When US fast-food chain Wendy's started its customer engagement mission in 2010, the objective was to make a switch from the 70 percent of its business it was getting from drive-thru to a bigger share for dine-in traffic. Wendy’s foresaw that digital signage would play a major role in, for example, enhancing premium menu options, steering people away from value menus to increase average check and, very importantly, reducing the customer perception of wait time. The perception of the ordering process is often that it is pressure filled, with lines queuing and a multitude of choices. Digital signage can assist in making choices and makes the waiting time more enjoyable by incorporating music and/or video playlists, TV, etc.

“It's time for a consumer-centred metric: introducing 'return on experience'.

(...) In addition to the traditional return on investment (ROI) metrics used to determine a company’s success, we need to introduce another metric, one with a laser focus on customer experience: return on experience. (...) Delivering a superior experience will be what makes you a winner.”

(PWC Global Consumer Insights Survey 2019)

In short, the most important value for brands and retailers is not so much in the product or service offered, but above all in the experience surrounding them.

 

 

PWC has identified six key pillars for the success of your Return on Experience:

  • Fuse customer experience and employee experience
  • Convey shared values
  • Find ‘magic moments’
  • Understand the customer
  • Treat data respectfully
  • Win the trip

Who has cracked the code?
Which brands have actually cracked the RoX and have managed to find the perfect mix of the right employee, the right value set and understanding of their shoppers, and are able to capture this in 'magic moments' that ensure that they actually come out a winner?

Winky Lux: a great example of marketing the experience
Cruelty-free and toxin-free beauty brand Winky Lux has undeniably cracked the code to win (the female part) of Gen Y and Gen Z. How has it managed to create a footprint in the shopping streets of New York - which are flooded with cosmetics brands - that appeals to a whole new generation of shoppers and is 'socially shareable' while still having its business in order?
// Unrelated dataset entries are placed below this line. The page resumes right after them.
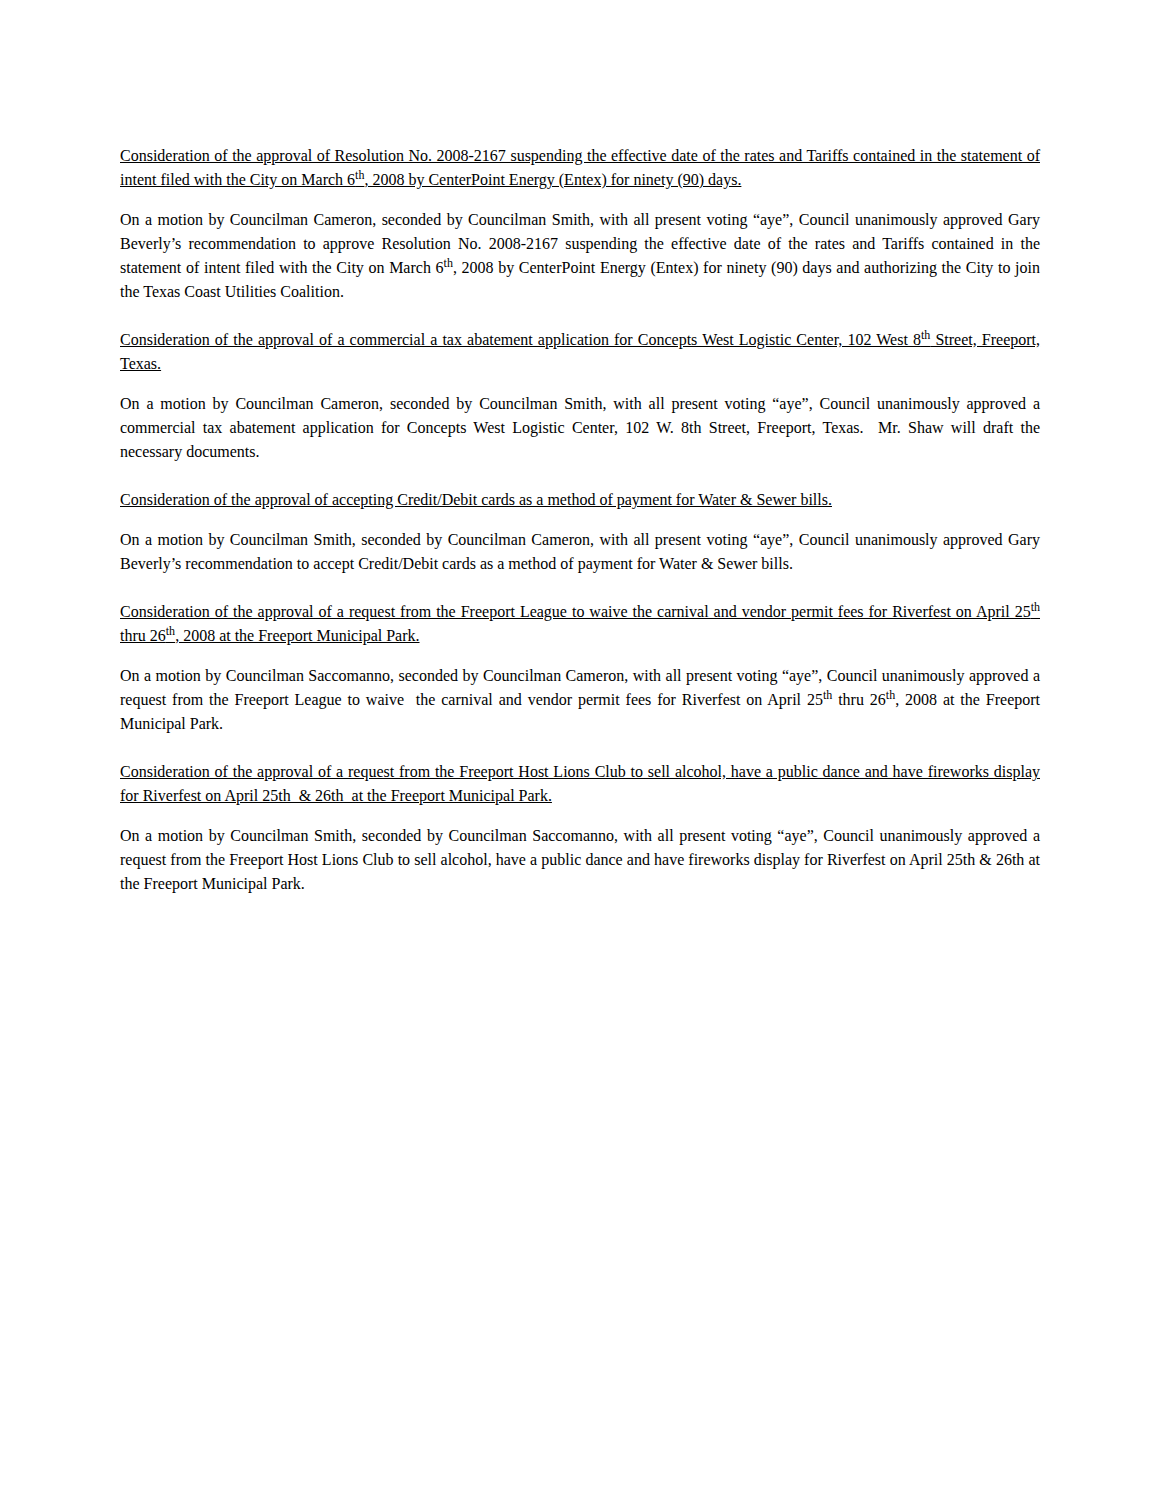Consideration of the approval of Resolution No. 2008-2167 suspending the effective date of the rates and Tariffs contained in the statement of intent filed with the City on March 6th, 2008 by CenterPoint Energy (Entex) for ninety (90) days.
On a motion by Councilman Cameron, seconded by Councilman Smith, with all present voting “aye”, Council unanimously approved Gary Beverly’s recommendation to approve Resolution No. 2008-2167 suspending the effective date of the rates and Tariffs contained in the statement of intent filed with the City on March 6th, 2008 by CenterPoint Energy (Entex) for ninety (90) days and authorizing the City to join the Texas Coast Utilities Coalition.
Consideration of the approval of a commercial a tax abatement application for Concepts West Logistic Center, 102 West 8th Street, Freeport, Texas.
On a motion by Councilman Cameron, seconded by Councilman Smith, with all present voting “aye”, Council unanimously approved a commercial tax abatement application for Concepts West Logistic Center, 102 W. 8th Street, Freeport, Texas. Mr. Shaw will draft the necessary documents.
Consideration of the approval of accepting Credit/Debit cards as a method of payment for Water & Sewer bills.
On a motion by Councilman Smith, seconded by Councilman Cameron, with all present voting “aye”, Council unanimously approved Gary Beverly’s recommendation to accept Credit/Debit cards as a method of payment for Water & Sewer bills.
Consideration of the approval of a request from the Freeport League to waive the carnival and vendor permit fees for Riverfest on April 25th thru 26th, 2008 at the Freeport Municipal Park.
On a motion by Councilman Saccomanno, seconded by Councilman Cameron, with all present voting “aye”, Council unanimously approved a request from the Freeport League to waive the carnival and vendor permit fees for Riverfest on April 25th thru 26th, 2008 at the Freeport Municipal Park.
Consideration of the approval of a request from the Freeport Host Lions Club to sell alcohol, have a public dance and have fireworks display for Riverfest on April 25th & 26th at the Freeport Municipal Park.
On a motion by Councilman Smith, seconded by Councilman Saccomanno, with all present voting “aye”, Council unanimously approved a request from the Freeport Host Lions Club to sell alcohol, have a public dance and have fireworks display for Riverfest on April 25th & 26th at the Freeport Municipal Park.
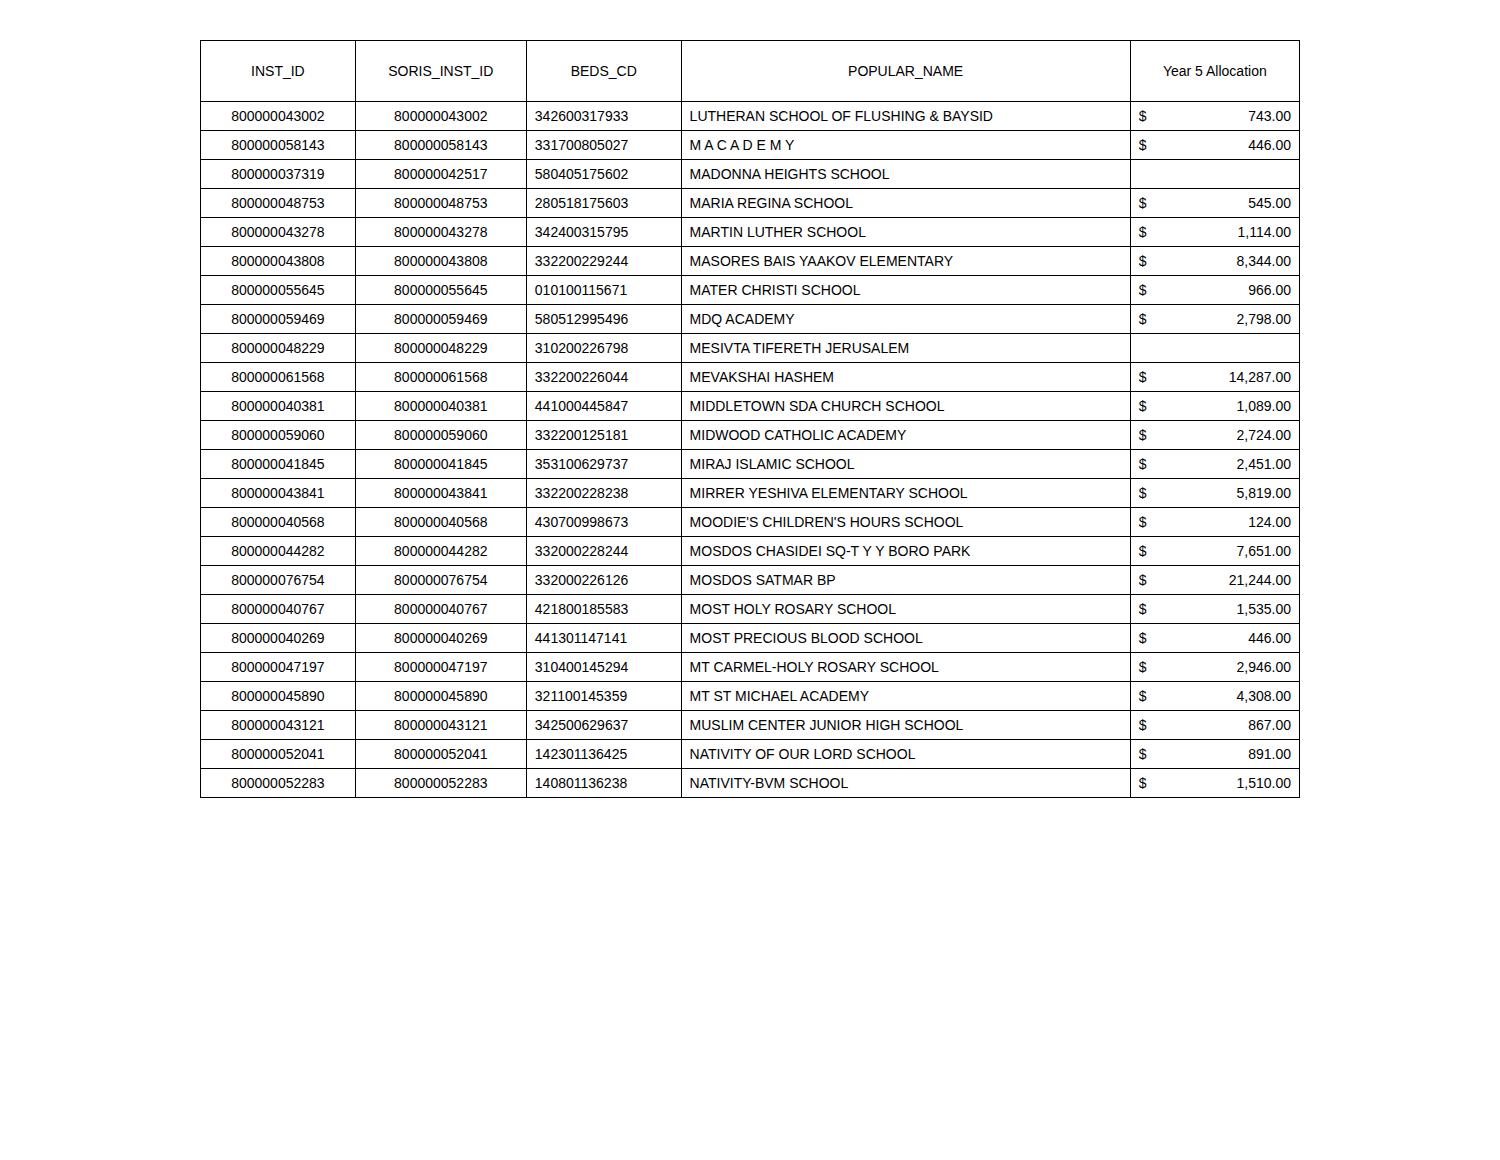| INST_ID | SORIS_INST_ID | BEDS_CD | POPULAR_NAME | Year 5 Allocation |
| --- | --- | --- | --- | --- |
| 800000043002 | 800000043002 | 342600317933 | LUTHERAN SCHOOL OF FLUSHING & BAYSID | $ 743.00 |
| 800000058143 | 800000058143 | 331700805027 | M A C A D E M Y | $ 446.00 |
| 800000037319 | 800000042517 | 580405175602 | MADONNA HEIGHTS SCHOOL | |
| 800000048753 | 800000048753 | 280518175603 | MARIA REGINA SCHOOL | $ 545.00 |
| 800000043278 | 800000043278 | 342400315795 | MARTIN LUTHER SCHOOL | $ 1,114.00 |
| 800000043808 | 800000043808 | 332200229244 | MASORES BAIS YAAKOV ELEMENTARY | $ 8,344.00 |
| 800000055645 | 800000055645 | 010100115671 | MATER CHRISTI SCHOOL | $ 966.00 |
| 800000059469 | 800000059469 | 580512995496 | MDQ ACADEMY | $ 2,798.00 |
| 800000048229 | 800000048229 | 310200226798 | MESIVTA TIFERETH JERUSALEM | |
| 800000061568 | 800000061568 | 332200226044 | MEVAKSHAI HASHEM | $ 14,287.00 |
| 800000040381 | 800000040381 | 441000445847 | MIDDLETOWN SDA CHURCH SCHOOL | $ 1,089.00 |
| 800000059060 | 800000059060 | 332200125181 | MIDWOOD CATHOLIC ACADEMY | $ 2,724.00 |
| 800000041845 | 800000041845 | 353100629737 | MIRAJ ISLAMIC SCHOOL | $ 2,451.00 |
| 800000043841 | 800000043841 | 332200228238 | MIRRER YESHIVA ELEMENTARY SCHOOL | $ 5,819.00 |
| 800000040568 | 800000040568 | 430700998673 | MOODIE'S CHILDREN'S HOURS SCHOOL | $ 124.00 |
| 800000044282 | 800000044282 | 332000228244 | MOSDOS CHASIDEI SQ-T Y Y BORO PARK | $ 7,651.00 |
| 800000076754 | 800000076754 | 332000226126 | MOSDOS SATMAR BP | $ 21,244.00 |
| 800000040767 | 800000040767 | 421800185583 | MOST HOLY ROSARY SCHOOL | $ 1,535.00 |
| 800000040269 | 800000040269 | 441301147141 | MOST PRECIOUS BLOOD SCHOOL | $ 446.00 |
| 800000047197 | 800000047197 | 310400145294 | MT CARMEL-HOLY ROSARY SCHOOL | $ 2,946.00 |
| 800000045890 | 800000045890 | 321100145359 | MT ST MICHAEL ACADEMY | $ 4,308.00 |
| 800000043121 | 800000043121 | 342500629637 | MUSLIM CENTER JUNIOR HIGH SCHOOL | $ 867.00 |
| 800000052041 | 800000052041 | 142301136425 | NATIVITY OF OUR LORD SCHOOL | $ 891.00 |
| 800000052283 | 800000052283 | 140801136238 | NATIVITY-BVM SCHOOL | $ 1,510.00 |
Winky Lux's physical retail footprint is completely based around 'Instagrammability". “If it didn't happen on Instagram, it didn't happen” is what it says on their website and which is reflected in their Winky Lux Experience store. This features candy-pink rooms full of colourful objects that scream to be photographed, with the visitor at the centre. And all of this has a single goal: to create the perfect Instagram content for the Winky Lux fans. And that has value. This is why Winky Lux asks 10 dollars entrance for their retail experiences. Visitors can then enjoy taking pictures and can also spend the 10 dollar credit on Winky Lux products. This puts the retail experience first and the product is a souvenir of the journey the customer has made.

Is this a uniform solution for everyone?
Is this way of storytelling the key to success for everyone? The answer is certainly not. For the time being, it seems mostly the popular new 'unicorns' like Glossier Inc. and Casper (see their fantastic “The Dreamery”!), well-known retail shakers such as Gentle Monster and Galeria Melissa, and trendsetting giants such as Nike and Apple that are actually showing how the experience in their brand temples generates so much value that the product can be regarded as a souvenir of the experience.

For all other brands and retailers, the message is: try to make your brand and (retail) experience score as best as possible on the E's of Experience and Expertise. Also look closely at the six RoX values and try to make your experience a truly distinctive 'product'. In this way, you can make every purchased product a souvenir of your unique experience.